MIL rant

Let me say, I know what it’s like to have horrible in laws. I am thankful that I actually have the opposite situation, she loves me and wants to help, it’s still very frustrating and I just need to vent. (Also this is long)

My MIL owns a house, about two blocks from my house. However, her husband is a contract doctor, so they do short term rentals around the state. I had her first grand baby about five months ago. (I have a daughter from a previous marriage that she loves, but this is the first grand baby where she’s been involved since birth).

She used to come to her house here maybe once a month, but after the baby was born, it was more frequently. She has a VERY overwhelming personality. When I was pregnant, she tried to get me to stop taking Zofran for nausea. She used to be a L&D and NICU nurse a long time ago, and acts more like a nurse towards us than a grandparent.

She does come more frequently, but a couple months ago, she came over and got very sick. We found out that her home was infested with mold and that is what made her so sick. She had to come to town for a doctors appointment towards the end of the day, and didn’t feel comfortable driving home past dark. She was going to stay at her home and I said no, that wasn’t good, and that she could spend the night at our house.

Well, one night turned into 3. And ever since then, she has come every. single. weekend. She just shows up, or she’ll text me and say she’s heading our way. It’s so overwhelming.

She has a very strict diet of things she can/cannot eat, so it’s difficult for us to plan meals- especially last minute. She wants to help, but she’s more in the way than anything. She just wants to hold and feed the baby. If she changes a diaper, she leaves it. She drinks multiple cups of coffee a day, and never puts the dishes in the sink, so there’s usually four or five mugs laying around. If she has trash, she just leaves it on the counter or table, never in the trash can.

I feel like I’m spending my weekends constantly picking up the house. If my husband and i try to have a conversation, she gets involved. For example, I mentioned to my husband that I would like to apply for a children’s director job. She interrupted and said I need to be careful because people sue... I’m not even sure why or how she would feel like that’s the thing to bring up. She is very negative and extreme like that. I tried to drop the conversation, but she just kept on with it.

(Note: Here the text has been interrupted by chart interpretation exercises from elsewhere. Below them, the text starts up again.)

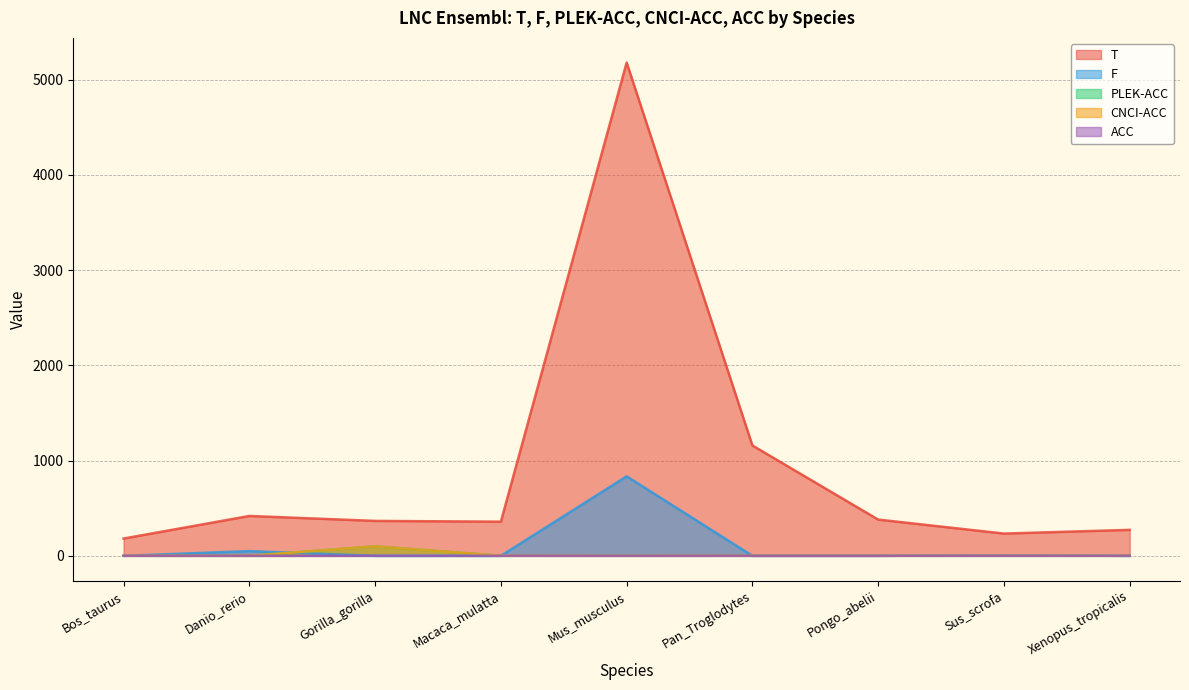

Is the value of F at Macaca_mulatta greater than the value of T at Macaca_mulatta?

No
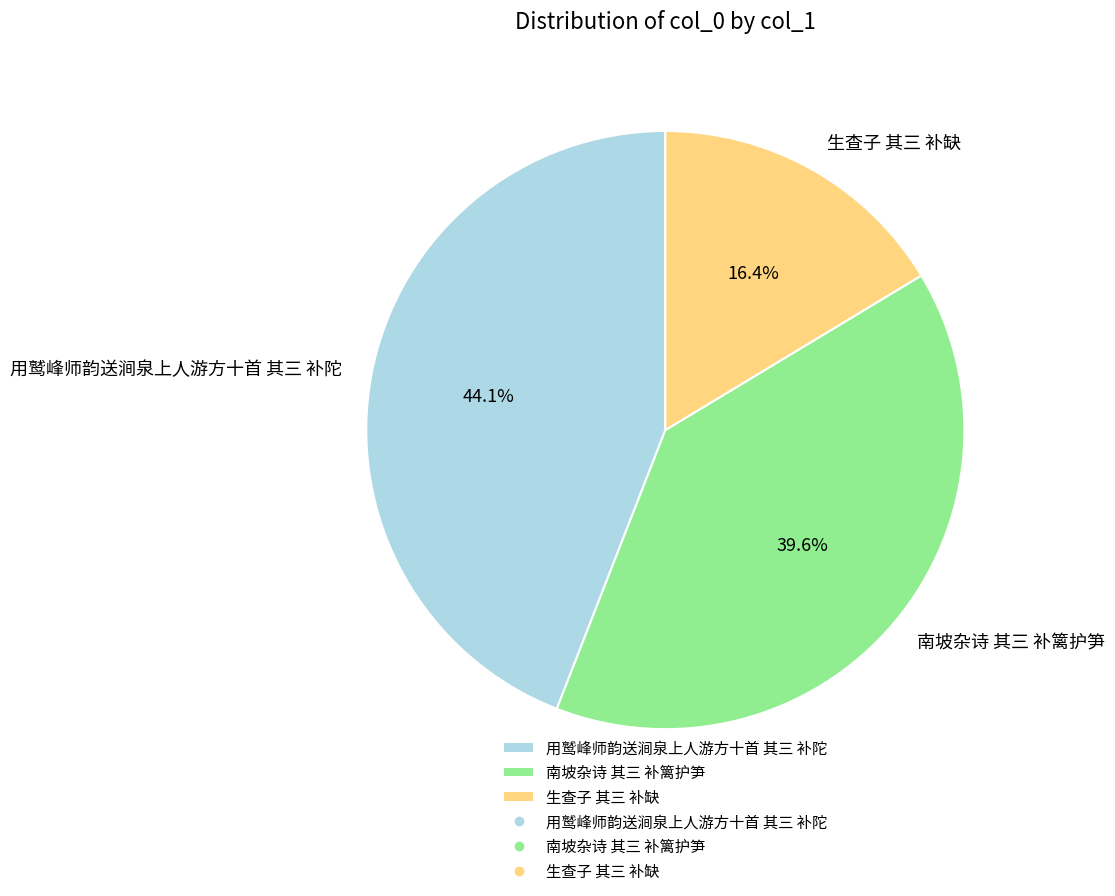

Is 生查子 其三 补缺 the majority of the pie?

No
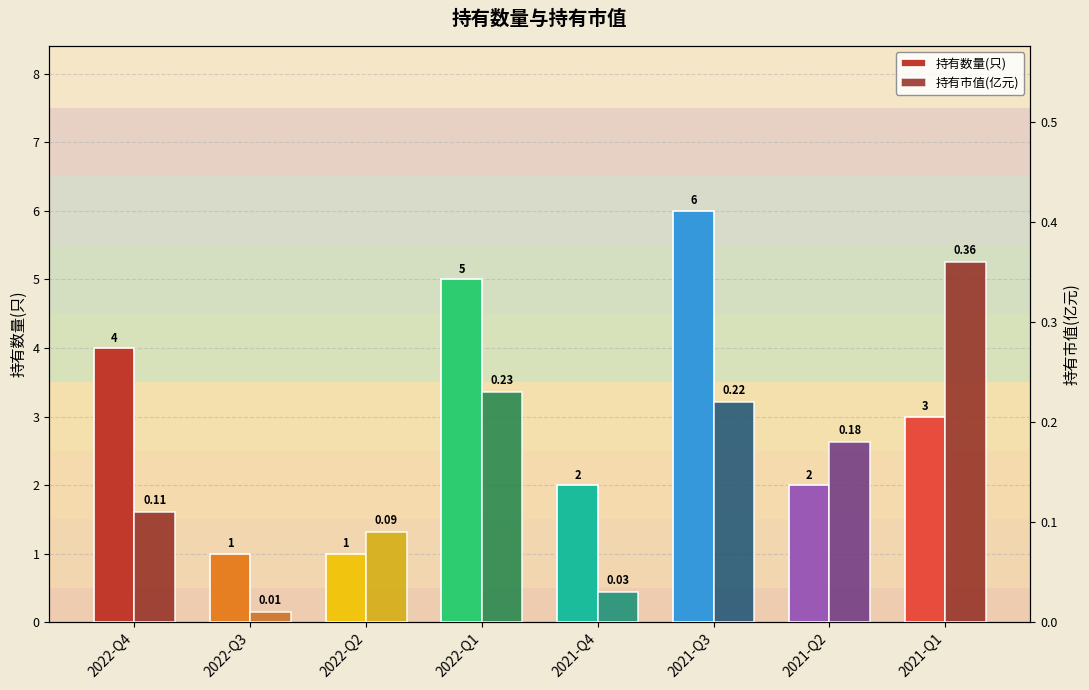

What is the total value across all series at 2022-Q4?

4.1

We had plans last weekend to celebrate my daughters birthday- just my husband, me, daughter and son. She kept asking us to leave the baby with her, even though my daughter specifically said she wanted the baby to go with us. She showed up at our house, ready to spend the night, knowing we had plans. Then she stayed at our house all day while we were gone, which I wasn’t crazy about.

I know she means well, and wants to help. But, I feel like my weekends are just another weekday now, taking care and entertaining her.

I tried to talk to my husband and he says he appreciates the help, and he wants her involved.

I do too, but I’d appreciate if she *asked* to spend the weekend with us, not just assume.

This weekend, I have two friends who are coming from out of state to see their grandmother, who isn’t doing well. They have asked to stay with me, and of course I said okay. My MIL found out, so she’s not coming this weekend. But it’s Thursday night, and guess who just shows up... 😕

Also, if I tell my daughter “no”, it never fails that grandma gives in. Example, my daughter has to have a cavity filled, so we’re trying to cut out candy, gum, sticky sweets, etc. Grandma knows this and ALWAYS brings candy when she comes. My daughter used to have a medicine that we mixed in her drink every night. She hated it, but it was necessary. I would make her drink with meds in it, and my MIL would just make her another drink instead of helping get my daughter to take her meds. I always feel undermined in those situations.